Nursing Responsibilities for Drug Monitoring
A drug can be dosed correctly, given safely, and still harm the patient — the difference between a good outcome and a disaster is what you monitor after it's given.
Core Concept
Nursing drug monitoring is the systematic assessment of therapeutic effectiveness and adverse responses after medication administration. It bridges pharmacokinetics and pharmacodynamics into bedside action. Peak levels are drawn after the distribution phase is complete to confirm the drug reaches therapeutic concentration; trough levels are drawn immediately before the next dose to confirm the drug clears enough to avoid toxicity. For aminoglycosides, the peak is typically drawn 30 minutes after a 30-minute IV infusion ends; the trough is drawn 30 minutes before the next dose. For narrow therapeutic index (NTI) drugs, monitoring is non-negotiable because small dose changes produce large effect changes. Key NTI drugs and their ranges: gentamicin/tobramycin peak 5–10 mcg/mL, trough <2 mcg/mL; vancomycin trough 10–20 mcg/mL (with AUC/MIC-guided dosing now preferred per 2020 guidelines); lithium 0.6–1.2 mEq/L (toxicity above 1.5); digoxin 0.5–2.0 ng/mL; phenytoin 10–20 mcg/mL; theophylline 10–20 mcg/mL; warfarin is monitored via INR (target 2–3 for most indications), not serum drug levels. Beyond drug levels, monitoring includes organ function labs tied to the drug's clearance pathway: creatinine and BUN for nephrotoxic drugs, hepatic enzymes for hepatotoxic drugs, and CBC for myelosuppressive agents. The nurse correlates subjective reports (e.g., tinnitus with aminoglycosides, metallic taste with lithium) with objective data to detect toxicity early.
Watch Out For
Don't confuse peak and trough timing — peak measures maximum concentration (drawn after distribution is complete), trough measures minimum (drawn right before the next dose).
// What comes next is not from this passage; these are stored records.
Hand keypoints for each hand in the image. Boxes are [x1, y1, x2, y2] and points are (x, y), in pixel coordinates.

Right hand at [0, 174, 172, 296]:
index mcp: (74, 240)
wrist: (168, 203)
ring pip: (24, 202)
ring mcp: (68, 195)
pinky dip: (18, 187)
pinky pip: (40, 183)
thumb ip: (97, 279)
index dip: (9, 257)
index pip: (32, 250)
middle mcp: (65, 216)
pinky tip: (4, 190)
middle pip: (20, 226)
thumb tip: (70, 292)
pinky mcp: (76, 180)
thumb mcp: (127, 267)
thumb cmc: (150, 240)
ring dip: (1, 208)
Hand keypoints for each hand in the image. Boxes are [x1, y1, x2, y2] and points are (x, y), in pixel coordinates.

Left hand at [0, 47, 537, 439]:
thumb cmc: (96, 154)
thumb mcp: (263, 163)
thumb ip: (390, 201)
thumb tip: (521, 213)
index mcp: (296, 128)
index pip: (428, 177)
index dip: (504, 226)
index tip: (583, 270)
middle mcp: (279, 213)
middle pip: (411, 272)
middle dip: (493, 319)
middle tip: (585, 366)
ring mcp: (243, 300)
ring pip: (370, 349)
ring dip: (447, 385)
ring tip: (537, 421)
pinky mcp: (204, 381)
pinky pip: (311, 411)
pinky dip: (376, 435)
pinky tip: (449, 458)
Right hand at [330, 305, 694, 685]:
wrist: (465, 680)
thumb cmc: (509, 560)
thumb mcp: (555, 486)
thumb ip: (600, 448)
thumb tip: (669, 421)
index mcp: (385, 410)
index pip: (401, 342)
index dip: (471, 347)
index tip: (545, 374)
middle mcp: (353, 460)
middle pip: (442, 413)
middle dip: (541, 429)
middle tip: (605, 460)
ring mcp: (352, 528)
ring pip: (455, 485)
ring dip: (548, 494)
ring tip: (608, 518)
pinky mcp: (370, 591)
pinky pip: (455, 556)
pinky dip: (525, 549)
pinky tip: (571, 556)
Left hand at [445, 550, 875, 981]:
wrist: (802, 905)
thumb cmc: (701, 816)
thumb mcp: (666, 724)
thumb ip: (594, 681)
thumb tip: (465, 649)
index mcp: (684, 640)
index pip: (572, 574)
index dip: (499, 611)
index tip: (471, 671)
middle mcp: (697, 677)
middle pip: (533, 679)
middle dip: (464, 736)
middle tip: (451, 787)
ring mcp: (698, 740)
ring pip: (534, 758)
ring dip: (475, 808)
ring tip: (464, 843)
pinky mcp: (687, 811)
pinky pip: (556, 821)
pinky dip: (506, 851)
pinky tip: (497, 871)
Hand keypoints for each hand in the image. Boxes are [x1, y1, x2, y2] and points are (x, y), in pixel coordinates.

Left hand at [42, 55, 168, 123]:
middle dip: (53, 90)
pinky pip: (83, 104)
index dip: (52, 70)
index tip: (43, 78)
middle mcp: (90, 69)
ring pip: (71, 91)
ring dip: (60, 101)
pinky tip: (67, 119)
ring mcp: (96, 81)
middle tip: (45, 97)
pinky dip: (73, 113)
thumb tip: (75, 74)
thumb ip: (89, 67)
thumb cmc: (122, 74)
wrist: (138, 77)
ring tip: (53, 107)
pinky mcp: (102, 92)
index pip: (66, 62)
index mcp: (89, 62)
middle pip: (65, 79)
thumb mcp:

Therapeutic drug monitoring requires a provider order and precise draw times relative to the dose; if timing is off, the result is meaningless. A drug level within range doesn't guarantee safety — clinical signs of toxicity override the number. Don't confuse drug toxicity with disease exacerbation: lithium toxicity causes coarse tremor, vomiting, and confusion, which differ from bipolar mania symptoms like pressured speech and grandiosity.
Clinical Pearl
Trough before, peak after. If you draw the trough late or the peak early, the levels lie — and you can't unpoison a patient with a falsely reassuring lab.